### About this task:
Given the entries that follow, write out exactly the lines starting at the one containing "430 729 11.91" and ending at the one containing "830 639 19.4", both ends included, and only those.

[Start of Attachment]

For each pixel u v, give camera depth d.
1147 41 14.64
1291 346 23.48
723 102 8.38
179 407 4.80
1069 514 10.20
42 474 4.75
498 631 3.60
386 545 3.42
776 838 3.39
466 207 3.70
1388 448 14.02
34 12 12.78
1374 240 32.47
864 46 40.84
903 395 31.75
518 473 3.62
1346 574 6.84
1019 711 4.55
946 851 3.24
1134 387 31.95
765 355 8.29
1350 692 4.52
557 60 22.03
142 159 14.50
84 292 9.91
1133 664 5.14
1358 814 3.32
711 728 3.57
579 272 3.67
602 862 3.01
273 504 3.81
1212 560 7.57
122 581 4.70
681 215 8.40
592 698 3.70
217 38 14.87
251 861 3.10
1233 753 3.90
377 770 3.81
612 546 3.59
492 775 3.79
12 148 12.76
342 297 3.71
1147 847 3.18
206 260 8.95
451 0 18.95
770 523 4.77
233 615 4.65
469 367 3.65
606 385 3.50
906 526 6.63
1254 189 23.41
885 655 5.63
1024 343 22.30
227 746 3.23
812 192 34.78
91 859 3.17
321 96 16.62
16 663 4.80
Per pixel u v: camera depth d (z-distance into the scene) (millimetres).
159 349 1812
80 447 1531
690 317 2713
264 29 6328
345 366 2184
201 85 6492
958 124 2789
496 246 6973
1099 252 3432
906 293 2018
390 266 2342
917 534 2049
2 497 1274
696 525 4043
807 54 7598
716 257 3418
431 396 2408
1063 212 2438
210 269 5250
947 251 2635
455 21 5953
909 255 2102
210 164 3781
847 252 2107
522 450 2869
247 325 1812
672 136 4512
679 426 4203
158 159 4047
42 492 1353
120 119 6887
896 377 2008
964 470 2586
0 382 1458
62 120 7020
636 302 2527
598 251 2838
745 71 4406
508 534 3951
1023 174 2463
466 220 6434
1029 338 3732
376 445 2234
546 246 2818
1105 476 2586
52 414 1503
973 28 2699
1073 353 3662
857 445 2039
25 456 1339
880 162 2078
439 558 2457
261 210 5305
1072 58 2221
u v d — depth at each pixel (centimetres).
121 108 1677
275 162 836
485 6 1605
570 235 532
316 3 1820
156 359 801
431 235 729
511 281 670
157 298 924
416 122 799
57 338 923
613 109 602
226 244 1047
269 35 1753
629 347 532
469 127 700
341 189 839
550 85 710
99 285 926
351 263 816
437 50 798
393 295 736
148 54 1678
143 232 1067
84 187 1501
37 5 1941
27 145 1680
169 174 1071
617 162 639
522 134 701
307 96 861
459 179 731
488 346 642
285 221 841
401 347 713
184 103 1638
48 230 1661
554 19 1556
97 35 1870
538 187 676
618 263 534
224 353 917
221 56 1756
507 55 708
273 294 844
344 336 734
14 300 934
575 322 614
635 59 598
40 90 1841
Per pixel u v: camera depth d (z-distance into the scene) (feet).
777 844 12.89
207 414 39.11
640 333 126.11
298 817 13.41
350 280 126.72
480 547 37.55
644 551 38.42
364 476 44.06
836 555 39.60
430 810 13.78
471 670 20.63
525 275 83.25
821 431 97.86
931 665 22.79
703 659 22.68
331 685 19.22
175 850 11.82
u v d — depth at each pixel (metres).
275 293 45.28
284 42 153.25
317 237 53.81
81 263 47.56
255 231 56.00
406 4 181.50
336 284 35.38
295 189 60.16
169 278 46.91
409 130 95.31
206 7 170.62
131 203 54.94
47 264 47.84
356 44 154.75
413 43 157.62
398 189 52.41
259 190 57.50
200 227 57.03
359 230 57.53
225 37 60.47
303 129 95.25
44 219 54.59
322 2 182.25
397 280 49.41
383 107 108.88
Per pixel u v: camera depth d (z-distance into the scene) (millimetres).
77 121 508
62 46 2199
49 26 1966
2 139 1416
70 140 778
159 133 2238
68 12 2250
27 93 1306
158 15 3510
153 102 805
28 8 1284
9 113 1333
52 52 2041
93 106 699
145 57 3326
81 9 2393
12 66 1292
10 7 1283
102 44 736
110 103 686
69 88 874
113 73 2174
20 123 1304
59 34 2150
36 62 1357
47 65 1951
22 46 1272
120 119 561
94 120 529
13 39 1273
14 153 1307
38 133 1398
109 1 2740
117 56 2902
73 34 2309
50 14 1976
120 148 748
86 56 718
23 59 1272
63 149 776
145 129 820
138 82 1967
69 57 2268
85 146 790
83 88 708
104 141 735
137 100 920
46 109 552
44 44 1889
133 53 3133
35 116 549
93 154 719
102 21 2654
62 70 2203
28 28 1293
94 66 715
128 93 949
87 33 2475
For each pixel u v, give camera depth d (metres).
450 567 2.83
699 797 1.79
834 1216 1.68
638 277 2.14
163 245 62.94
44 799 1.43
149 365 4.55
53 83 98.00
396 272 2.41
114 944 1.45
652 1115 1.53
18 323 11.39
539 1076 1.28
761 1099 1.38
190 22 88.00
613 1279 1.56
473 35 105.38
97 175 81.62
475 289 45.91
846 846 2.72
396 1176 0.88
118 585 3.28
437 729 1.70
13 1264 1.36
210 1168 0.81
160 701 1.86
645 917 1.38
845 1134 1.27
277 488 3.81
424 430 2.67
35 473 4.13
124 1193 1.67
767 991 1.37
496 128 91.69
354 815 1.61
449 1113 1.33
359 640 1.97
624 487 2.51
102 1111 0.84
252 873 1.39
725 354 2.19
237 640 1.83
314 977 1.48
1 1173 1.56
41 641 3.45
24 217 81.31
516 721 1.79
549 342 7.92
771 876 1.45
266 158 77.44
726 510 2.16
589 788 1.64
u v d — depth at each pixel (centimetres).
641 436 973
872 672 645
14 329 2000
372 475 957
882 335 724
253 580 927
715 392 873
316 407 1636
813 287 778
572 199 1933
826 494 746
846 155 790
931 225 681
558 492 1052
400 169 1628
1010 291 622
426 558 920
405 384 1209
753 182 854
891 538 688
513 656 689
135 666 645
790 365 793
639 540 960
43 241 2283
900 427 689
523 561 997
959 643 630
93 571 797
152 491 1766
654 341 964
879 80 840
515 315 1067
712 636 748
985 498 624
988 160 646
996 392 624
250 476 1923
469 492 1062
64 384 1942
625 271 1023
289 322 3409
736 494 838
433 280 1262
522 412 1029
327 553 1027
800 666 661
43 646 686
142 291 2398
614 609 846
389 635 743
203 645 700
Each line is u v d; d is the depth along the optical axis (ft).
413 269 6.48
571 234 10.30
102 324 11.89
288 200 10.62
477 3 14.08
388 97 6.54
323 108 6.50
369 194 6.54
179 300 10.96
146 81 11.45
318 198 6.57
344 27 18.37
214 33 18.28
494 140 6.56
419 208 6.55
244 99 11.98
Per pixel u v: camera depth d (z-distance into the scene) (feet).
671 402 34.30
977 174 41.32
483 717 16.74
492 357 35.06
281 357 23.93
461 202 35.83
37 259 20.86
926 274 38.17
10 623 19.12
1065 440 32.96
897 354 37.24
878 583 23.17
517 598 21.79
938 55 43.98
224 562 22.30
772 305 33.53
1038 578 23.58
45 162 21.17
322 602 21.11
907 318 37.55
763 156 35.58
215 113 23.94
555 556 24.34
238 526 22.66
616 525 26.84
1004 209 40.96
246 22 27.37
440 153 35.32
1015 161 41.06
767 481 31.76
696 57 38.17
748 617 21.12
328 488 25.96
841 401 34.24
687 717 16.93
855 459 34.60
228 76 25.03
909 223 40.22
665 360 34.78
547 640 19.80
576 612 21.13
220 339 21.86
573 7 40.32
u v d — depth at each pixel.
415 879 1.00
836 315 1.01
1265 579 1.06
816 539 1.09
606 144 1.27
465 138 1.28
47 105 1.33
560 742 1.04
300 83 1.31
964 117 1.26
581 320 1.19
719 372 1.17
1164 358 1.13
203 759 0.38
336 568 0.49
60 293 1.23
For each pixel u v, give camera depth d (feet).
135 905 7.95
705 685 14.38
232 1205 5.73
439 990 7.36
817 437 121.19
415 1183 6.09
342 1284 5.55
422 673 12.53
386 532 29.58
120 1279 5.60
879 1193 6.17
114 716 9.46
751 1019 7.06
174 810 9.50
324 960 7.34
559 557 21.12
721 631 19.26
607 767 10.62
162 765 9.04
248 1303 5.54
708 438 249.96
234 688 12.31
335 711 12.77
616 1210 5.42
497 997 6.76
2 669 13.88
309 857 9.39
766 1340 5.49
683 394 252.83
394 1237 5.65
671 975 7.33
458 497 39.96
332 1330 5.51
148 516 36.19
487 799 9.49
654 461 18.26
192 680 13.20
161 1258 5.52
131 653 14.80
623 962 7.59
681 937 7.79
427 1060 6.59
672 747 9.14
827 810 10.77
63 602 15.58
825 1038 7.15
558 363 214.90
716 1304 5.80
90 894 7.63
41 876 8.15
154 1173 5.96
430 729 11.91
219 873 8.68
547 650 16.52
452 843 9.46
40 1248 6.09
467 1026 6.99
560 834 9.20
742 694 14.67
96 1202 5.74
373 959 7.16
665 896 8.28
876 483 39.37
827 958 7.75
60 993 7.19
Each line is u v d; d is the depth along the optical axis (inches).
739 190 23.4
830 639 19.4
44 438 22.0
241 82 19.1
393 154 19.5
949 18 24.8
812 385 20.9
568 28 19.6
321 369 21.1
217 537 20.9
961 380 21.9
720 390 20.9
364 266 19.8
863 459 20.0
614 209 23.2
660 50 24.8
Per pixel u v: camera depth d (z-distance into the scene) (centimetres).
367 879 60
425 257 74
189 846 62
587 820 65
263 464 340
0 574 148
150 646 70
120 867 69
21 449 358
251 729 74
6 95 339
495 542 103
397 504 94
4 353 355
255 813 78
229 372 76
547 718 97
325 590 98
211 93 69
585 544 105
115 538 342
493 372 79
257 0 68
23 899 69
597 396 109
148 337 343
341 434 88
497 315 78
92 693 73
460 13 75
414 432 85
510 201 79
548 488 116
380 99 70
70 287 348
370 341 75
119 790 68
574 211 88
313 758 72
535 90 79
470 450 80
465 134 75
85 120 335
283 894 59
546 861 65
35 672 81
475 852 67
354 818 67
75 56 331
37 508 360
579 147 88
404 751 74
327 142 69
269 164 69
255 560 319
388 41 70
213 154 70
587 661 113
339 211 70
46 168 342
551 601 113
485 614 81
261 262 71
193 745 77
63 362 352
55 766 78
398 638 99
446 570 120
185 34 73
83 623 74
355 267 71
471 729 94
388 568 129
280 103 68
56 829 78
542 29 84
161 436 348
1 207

[End of Attachment]

### Result of this task:
430 729 11.91
219 873 8.68
547 650 16.52
452 843 9.46
40 1248 6.09
467 1026 6.99
560 834 9.20
742 694 14.67
96 1202 5.74
373 959 7.16
665 896 8.28
876 483 39.37
827 958 7.75
60 993 7.19
Each line is u v d; d is the depth along the optical axis (inches).
739 190 23.4
830 639 19.4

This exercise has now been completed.